Insensé celui qui somme le rêve de s'expliquer - Jean RAY - Malpertuis

lundi 8 novembre 2010

Les Animaux du Huitième Jour



Q

uand Dieu eut fini de créer le monde, le septième jour il se reposa ; tout le monde le sait. Mais que fit-il le huitième ? Tout le monde ne le sait pas…
Ce jour-là, Dieu se leva tranquillement, sans faire sonner son réveil, se prépara un bon petit déjeuner qu’il prit sans hâte en écoutant les nouvelles portées par ses anges informateurs. Puis il se fit couler un bain parfumé d’huiles odorantes dans lequel il se prélassa. Des chérubins musicaux lui donnaient une aubade et je crois bien qu’il fit un petit somme ; la température de l’eau qui tiédissait le réveilla. Il se sécha, se talqua, se parfuma et après s’être arrangé soigneusement la barbe et les cheveux, revêtit une tunique de lin blanc qui le changea agréablement des cottes de travail qu’il portait depuis une semaine.
Détendu, en pleine forme, il alla s’installer sur son nuage favori et reçut quelques séraphins et archanges avec qui il expédia les affaires courantes. Tout ceci le mena jusqu’à midi. Il apprécia un déjeuner soigné, servi sur une table garnie de fleurs qui lui fit oublier les nombreux plateaux repas servis dans l’atelier, sur un coin d’établi et dont il avalait le contenu sans même savoir ce qu’il mangeait tant la Création était alors son unique souci. Le déjeuner fini, Dieu retourna sur son nuage où il s’accorda une petite sieste… ;
Il s’éveilla plein d ‘énergie et d’idées, mais…. Il n’avait plus rien à faire !
Dieu s’en alla promener dans son Paradis où tout était si parfait ; il examinait tout, cherchait des retouches à faire, des êtres ou des choses à améliorer. Mais rien, rien décidément ne clochait dans la création, et Dieu continuait à arpenter les allées du Jardin d’Eden, cherchant en vain une mauvaise herbe à arracher. Il arriva ainsi aux confins du paradis où se trouvait son atelier, cet atelier dans lequel il avait fabriqué toutes ces merveilles. Il se souvint alors qu’au soir du sixième jour, il était si fatigué qu’il avait fermé la porte sans rien ranger ;
« En voilà une bonne idée !se dit-il, je vais mettre de l’ordre là-dedans et qui sait, quand j’en aurai fini, je trouverai peut-être à créer quelque chose qui manque encore à l’Univers. »
Et Dieu poussa la porte ; quel fourbi ! il y en avait des choses à jeter : les chutes des matériaux dont il s’était servi ; de la fourrure, des plumes, des pattes, des palmes, des nageoires, de la corne, des os, des dents, du clair, du foncé, du lourd, du léger, de l’uni, du moucheté, du rayé… Mais tout était disparate : il n’y avait pas là de quoi faire une plante, encore moins un animal qui soit un peu cohérent.

▶ [Travail demandé]:
1/ Résumez en deux phrases le récit sur les animaux du huitième jour.
2/ Extrayez du récit le passage situé entre « uand Dieu eut » et « depuis une semaine. », ces mots compris.
Les lignes qui suivent constituent un matériau à part.

▶ [Données fournies]:

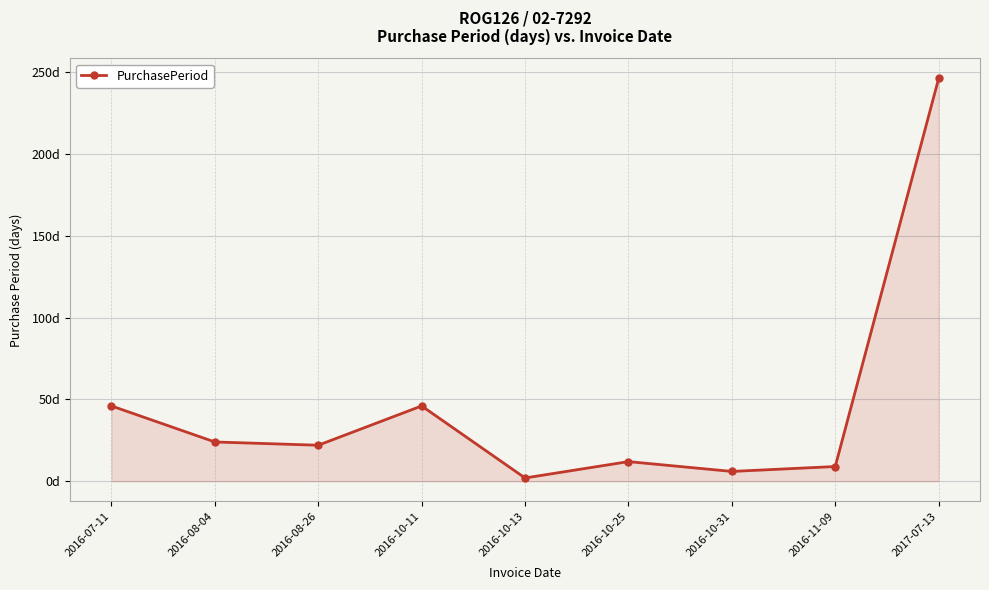

Does the chart have visible grid lines?

Yes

▶ [Réponses numérotées]:
1/ Le huitième jour, après le repos du septième, Dieu prend son temps entre un bain, des repas soignés, les affaires courantes et deux sommes. Réveillé plein d'énergie mais sans plus rien à faire, il parcourt le Paradis sans y trouver le moindre défaut, puis ouvre son atelier laissé en désordre le sixième jour et y découvre des chutes de matériaux trop disparates pour former une plante ou un animal cohérent.

2/
uand Dieu eut fini de créer le monde, le septième jour il se reposa ; tout le monde le sait. Mais que fit-il le huitième ? Tout le monde ne le sait pas…
Ce jour-là, Dieu se leva tranquillement, sans faire sonner son réveil, se prépara un bon petit déjeuner qu’il prit sans hâte en écoutant les nouvelles portées par ses anges informateurs. Puis il se fit couler un bain parfumé d’huiles odorantes dans lequel il se prélassa. Des chérubins musicaux lui donnaient une aubade et je crois bien qu’il fit un petit somme ; la température de l’eau qui tiédissait le réveilla. Il se sécha, se talqua, se parfuma et après s’être arrangé soigneusement la barbe et les cheveux, revêtit une tunique de lin blanc qui le changea agréablement des cottes de travail qu’il portait depuis une semaine.